A Grim Life Arber Shehu
July 15, 1997. If I can remember correctly, we started our trip going north to Tirana, the country’s capital city. Early in the morning with all our furniture, belongings and pieces of memory all packet in to a run down, paint rusting truck, we left the city of 1,000 citizens that lived off the business of mining the coal that powered most of communist Albania.
The trip was brutal on the roads filled with holes big as washing sinks. A five hour trip on a part dirt road part crumbling pavement covering the dangerous sharp curving steep sides of inhospitable terrain of hills and mountains filled with mushroom shaped bunkers of the former communist working party of Enver Hoxha.
We entered a city were all sorts of life come together from gangsters, pimps, hustlers, merchants, villagers, gypsies, foreign journalists televising the county’s darkest terrifying times and liquor drinking, cocaine sniffing politicians. Tirana, the size of Dearborn with a population of 300,000 or more at that time, was a chance at hoping for a better life. Poverty swamps the city every day. Tirana was the most prosperous city. The wages offered by the constructional boom fueled by blood money from the mafia was twice that of a $10 a day job in other cities. There were no more manufacturing wages. Prosperity for six out of ten people was agriculture; back breaking laborer with out the luxuries of machines like a tractor or a plough.

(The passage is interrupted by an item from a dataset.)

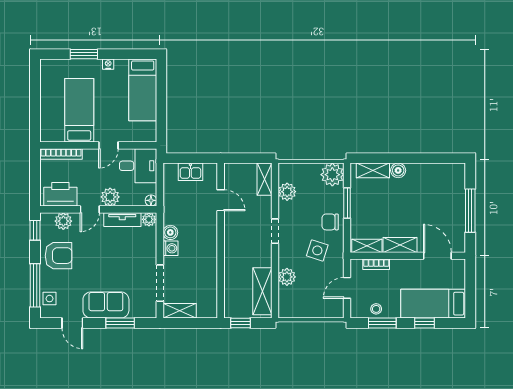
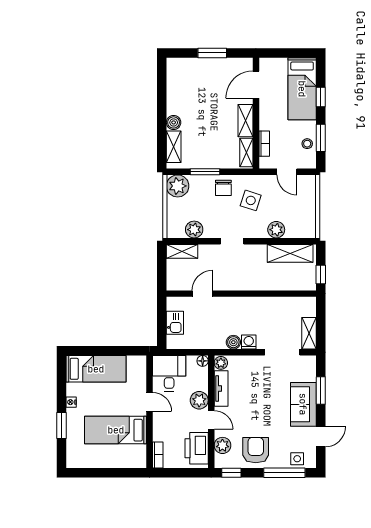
bookcase: (61, 154) -> (158, 455), width x0.64
window: (470, 211) -> (212, 53), width x0.69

My father moved us in to someone’s first floor, big two storey house. My oldest brother and father already had jobs because they moved before as. Brother worked at bingo and father on construction. My mother received a job working; making $2 dollars a day at her second cousin’s clothing shop. Many others were forced to be entrepreneurs, opening up kiosks and stands wherever there was space in the downtown central plaza of the national hero, Skenerbeu. The more lucrative street entrepreneurs were old men converting currency from refugees, immigrants working low paying jobs in every corner of Europe. My second oldest brother, a mislaid adolescent worked at night time as a guard with a Kalashnikov assault rifle for protection in the clothing shop. I went on to third grade.

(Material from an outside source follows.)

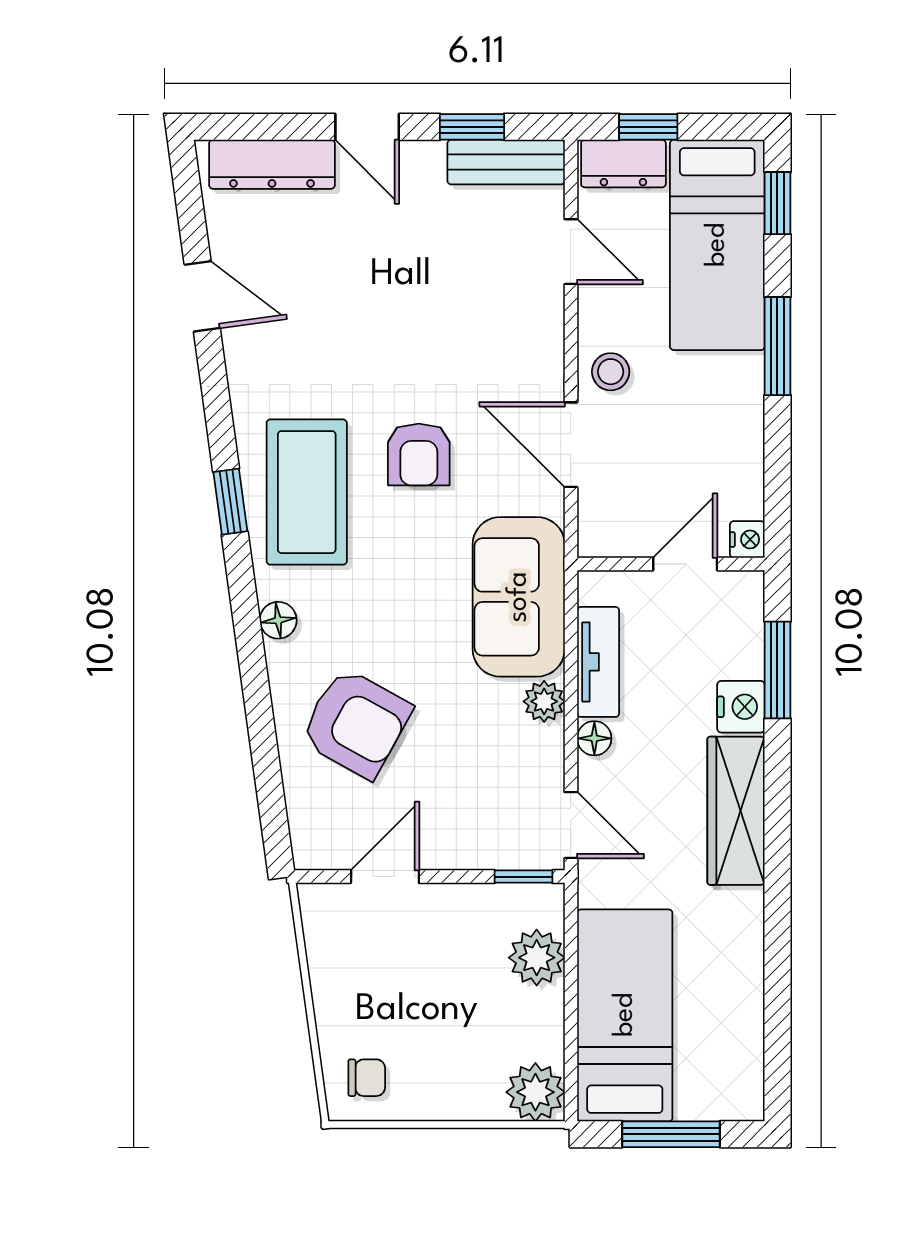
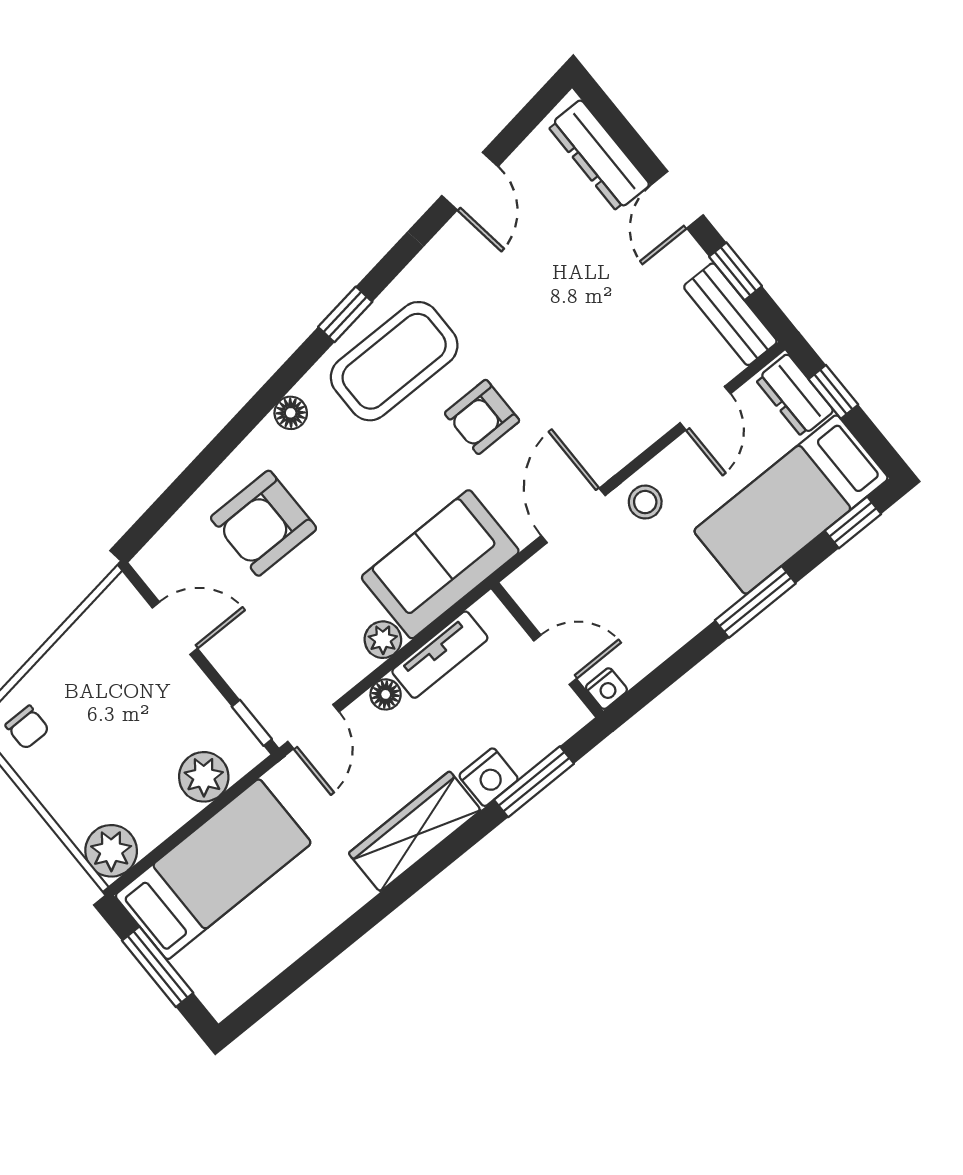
armchair: (356, 723) -> (264, 523), turned 61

Beside working, mother’s other duties were to do her best in the worst times. With constant black outs, house work was a struggle. Many emigrated from the hell they called home to Greece and Italy. October of 1997 my mother went forth with the decision to fill out a lottery to win a green card.

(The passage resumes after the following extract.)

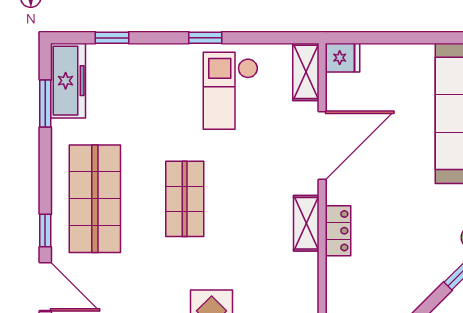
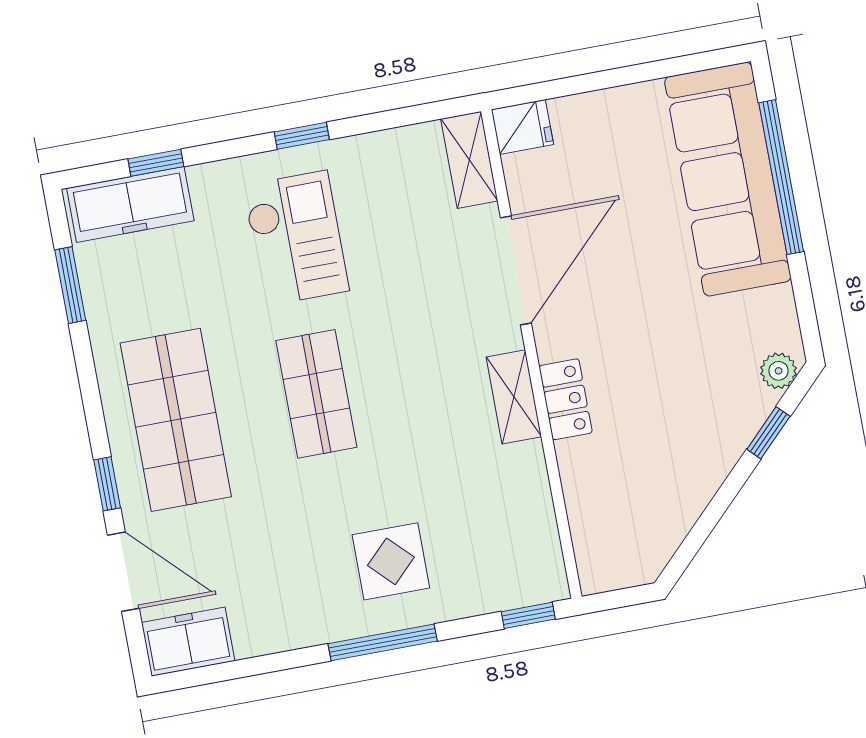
freezer: (68, 81) -> (130, 204), moved, turned 90
checkout: (231, 91) -> (296, 238), moved, turned 180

We moved from the grim muddy streets, small two rooms a hallway that served as a dinning and living room too a slightly better working, not so big apartment.
Meanwhile my oldest brother enrolled in Marine school to a south-western costal with the Adriatic sea city, Vlora. Father relentlessly tried to teach my second brother his profession. Mother still had the same job. The lottery was answered and the paper work had began. I went on to forth grade.
The necessity was too great. Twenty two months of rigors demands and health examinations went through, eroding our mix emotions.
May 28, 1999. On air port Rinas, kissing, hugging close relatives goodbye, we depart on an Albania on an Italian air line.